Safe also forces the audience to reassess values such as materialism versus health and rhetoric versus results.
Safe is an independent film - no Hollywood studio would touch something this contentious, complicated, and damned depressing - but it boasts a rising star in the lead role. She is Julianne Moore, Hugh Grant's pregnant gal pal in Nine Months and a subtly powerful actress.
The puckish redhead Moore happens to be as beautiful and sensuous as she is brainy, so Haynes sets out to make her look absolutely awful by the end of the movie while finally letting her find herself mentally.
This is not at all the wicked farce that some were expecting from the same risk-taking filmmaker who offered us Poison in 1991 and Superstar: The Karen Carpenter Story (completely told with Barbie dolls) in 1988.
Instead, Safe is an emotional downer, a controlled, claustrophobic examination of a very real world. Yet Moore is so selfless, so exceptional in her performance, that we are kept totally involved even at times when we'd rather run away.

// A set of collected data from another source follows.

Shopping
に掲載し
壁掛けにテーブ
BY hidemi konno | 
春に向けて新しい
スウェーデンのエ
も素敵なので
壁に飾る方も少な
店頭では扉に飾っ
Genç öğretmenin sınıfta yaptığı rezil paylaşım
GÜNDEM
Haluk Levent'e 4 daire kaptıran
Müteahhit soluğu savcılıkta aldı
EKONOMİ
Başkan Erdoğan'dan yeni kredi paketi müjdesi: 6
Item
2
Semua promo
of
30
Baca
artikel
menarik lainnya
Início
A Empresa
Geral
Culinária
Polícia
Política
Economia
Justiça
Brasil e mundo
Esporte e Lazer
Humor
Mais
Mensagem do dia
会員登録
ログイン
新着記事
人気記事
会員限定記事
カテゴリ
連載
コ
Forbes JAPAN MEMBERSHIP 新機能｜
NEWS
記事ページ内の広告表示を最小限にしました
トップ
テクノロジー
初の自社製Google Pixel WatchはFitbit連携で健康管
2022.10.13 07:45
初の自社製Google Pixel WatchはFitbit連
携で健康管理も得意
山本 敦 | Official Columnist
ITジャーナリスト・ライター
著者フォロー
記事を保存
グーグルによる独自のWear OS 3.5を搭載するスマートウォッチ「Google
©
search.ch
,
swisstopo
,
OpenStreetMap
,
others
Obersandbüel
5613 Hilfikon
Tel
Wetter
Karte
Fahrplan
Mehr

Safe is obviously not about safety; it's about how environmental illness - everything from chemicals in carpets and furniture to the effect of electromagnetic waves - can affect virtually anyone. Moore's character is everywoman - and everyman, of course.
Haynes layers on the life lessons extremely heavily. Safe plays out quietly but its message is loud and long. That doesn't make this a great film, but the message happens to be worth hearing.